The military crackdown has been particularly brutal. Provoked by hooligans, who stormed through government buildings and tried plowing through barricades in commandeered buses, the soldiers shot fleeing demonstrators in the back and beat many more, before hauling them away. Estimates of the dead and wounded vary widely, but certainly such violence has not been seen in Thailand since 1973, when hundreds disappeared without a trace.
Reaction from Thailand's chief international backer, the U.S., has been muted so far. To protest the political violence, the U.S. suspended joint maneuvers with the Thai military that were to take place in a few days. American troops, however, will still perform so-called humanitarian activities, such as building bridges and schools, that were part of the exercise. Already, $60 million in U.S. aid had been cut off in response to the 1991 coup.

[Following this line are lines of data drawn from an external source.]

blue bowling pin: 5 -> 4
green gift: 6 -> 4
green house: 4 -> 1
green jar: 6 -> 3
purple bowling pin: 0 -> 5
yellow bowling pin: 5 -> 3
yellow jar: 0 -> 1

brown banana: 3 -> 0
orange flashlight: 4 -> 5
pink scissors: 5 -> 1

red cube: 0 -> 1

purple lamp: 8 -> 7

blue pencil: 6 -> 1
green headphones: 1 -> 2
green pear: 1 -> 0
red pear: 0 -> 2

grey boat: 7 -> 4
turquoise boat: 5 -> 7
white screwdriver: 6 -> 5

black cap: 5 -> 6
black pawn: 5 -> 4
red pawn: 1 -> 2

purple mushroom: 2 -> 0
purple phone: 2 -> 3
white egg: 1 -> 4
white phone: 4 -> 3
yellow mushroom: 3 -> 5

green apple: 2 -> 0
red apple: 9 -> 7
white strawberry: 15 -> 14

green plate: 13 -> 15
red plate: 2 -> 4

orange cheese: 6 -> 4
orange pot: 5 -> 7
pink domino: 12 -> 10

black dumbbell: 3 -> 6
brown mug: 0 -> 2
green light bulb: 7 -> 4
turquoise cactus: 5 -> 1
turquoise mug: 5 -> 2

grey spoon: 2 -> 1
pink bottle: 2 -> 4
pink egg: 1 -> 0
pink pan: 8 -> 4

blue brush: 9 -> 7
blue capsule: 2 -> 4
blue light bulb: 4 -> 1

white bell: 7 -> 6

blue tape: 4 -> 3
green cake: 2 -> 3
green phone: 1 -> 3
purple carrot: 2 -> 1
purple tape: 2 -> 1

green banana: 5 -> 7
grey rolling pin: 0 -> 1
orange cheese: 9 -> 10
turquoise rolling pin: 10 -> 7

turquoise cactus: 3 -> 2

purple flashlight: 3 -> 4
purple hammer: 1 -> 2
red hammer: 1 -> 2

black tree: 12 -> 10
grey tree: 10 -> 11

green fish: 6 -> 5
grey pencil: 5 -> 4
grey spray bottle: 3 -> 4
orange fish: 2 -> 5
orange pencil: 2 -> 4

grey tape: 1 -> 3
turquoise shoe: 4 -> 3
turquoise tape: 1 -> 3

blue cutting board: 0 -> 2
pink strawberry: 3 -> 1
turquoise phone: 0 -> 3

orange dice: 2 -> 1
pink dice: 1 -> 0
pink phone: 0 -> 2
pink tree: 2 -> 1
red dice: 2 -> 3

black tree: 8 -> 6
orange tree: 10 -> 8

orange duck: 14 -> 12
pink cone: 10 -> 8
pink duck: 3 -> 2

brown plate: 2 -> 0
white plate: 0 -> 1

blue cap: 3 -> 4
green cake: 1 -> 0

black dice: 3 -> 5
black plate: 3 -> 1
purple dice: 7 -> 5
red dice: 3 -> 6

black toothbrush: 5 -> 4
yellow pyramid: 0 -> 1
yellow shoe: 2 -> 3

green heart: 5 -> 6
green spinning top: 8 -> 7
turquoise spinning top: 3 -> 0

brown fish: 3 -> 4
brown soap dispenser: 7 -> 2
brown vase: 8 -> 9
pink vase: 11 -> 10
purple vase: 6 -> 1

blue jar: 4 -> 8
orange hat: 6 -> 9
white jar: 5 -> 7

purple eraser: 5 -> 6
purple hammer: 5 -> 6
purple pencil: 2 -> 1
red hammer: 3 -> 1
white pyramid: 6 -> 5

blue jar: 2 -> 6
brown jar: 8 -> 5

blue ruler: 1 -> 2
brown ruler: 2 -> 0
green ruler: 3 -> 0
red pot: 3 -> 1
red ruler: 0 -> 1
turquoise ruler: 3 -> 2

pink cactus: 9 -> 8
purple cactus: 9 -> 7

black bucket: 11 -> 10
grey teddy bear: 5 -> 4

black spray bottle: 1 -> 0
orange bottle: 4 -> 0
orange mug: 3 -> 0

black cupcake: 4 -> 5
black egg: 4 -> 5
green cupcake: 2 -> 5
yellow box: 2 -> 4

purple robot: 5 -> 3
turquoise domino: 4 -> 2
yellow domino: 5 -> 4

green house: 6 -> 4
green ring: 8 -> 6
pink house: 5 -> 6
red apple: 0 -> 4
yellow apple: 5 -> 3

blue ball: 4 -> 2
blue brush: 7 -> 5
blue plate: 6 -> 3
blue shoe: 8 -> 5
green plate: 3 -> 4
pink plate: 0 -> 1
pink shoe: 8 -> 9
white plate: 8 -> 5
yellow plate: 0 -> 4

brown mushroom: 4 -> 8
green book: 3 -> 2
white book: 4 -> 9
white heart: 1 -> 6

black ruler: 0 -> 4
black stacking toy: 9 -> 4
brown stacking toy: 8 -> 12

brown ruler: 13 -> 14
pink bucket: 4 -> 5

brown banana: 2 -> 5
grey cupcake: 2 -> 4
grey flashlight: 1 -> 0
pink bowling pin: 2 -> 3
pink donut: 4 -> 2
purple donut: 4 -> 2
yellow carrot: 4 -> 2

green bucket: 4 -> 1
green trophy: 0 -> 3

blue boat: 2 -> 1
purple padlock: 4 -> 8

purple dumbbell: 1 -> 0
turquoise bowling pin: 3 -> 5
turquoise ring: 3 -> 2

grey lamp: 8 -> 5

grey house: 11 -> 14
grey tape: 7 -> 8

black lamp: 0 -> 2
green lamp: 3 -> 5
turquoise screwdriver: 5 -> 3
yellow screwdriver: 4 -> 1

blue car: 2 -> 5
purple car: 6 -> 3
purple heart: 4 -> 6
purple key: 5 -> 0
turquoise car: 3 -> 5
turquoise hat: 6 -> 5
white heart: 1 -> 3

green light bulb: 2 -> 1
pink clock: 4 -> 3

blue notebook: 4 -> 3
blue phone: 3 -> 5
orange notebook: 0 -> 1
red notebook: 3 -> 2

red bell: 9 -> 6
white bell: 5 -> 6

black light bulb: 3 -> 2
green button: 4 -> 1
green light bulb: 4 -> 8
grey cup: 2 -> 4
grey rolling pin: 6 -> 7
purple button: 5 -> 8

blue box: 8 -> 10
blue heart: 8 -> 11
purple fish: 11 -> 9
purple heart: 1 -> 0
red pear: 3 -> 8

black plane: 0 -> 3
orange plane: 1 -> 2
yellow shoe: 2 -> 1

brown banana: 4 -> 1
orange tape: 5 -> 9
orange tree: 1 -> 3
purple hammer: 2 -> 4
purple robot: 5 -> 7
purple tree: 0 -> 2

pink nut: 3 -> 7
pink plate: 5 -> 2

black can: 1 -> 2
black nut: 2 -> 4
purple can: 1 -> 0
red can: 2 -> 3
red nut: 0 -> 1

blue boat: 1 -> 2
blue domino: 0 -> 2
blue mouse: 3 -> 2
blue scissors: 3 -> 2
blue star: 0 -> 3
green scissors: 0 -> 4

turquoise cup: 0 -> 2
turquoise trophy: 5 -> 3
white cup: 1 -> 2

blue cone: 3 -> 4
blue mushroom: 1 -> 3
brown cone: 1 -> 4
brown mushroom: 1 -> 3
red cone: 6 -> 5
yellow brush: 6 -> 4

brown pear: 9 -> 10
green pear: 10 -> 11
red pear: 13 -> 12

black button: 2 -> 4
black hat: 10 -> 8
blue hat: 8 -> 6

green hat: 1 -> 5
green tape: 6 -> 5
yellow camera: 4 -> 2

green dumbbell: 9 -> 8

On May 20 the king--whose role is largely ceremonial--appeared on television with Suchinda and opposition leader Chamlong and urged them to work together to end the crisis. But the general's position now looks very tenuous. If he does not agree to step down, the protests might flare up again, and his fellow officers might be tempted to topple him. But whatever the short-term outcome, the Thai political game is unlikely ever to be the same again. The generals, who have dominated politics with coups and countercoups for some six decades, no longer have the field to themselves.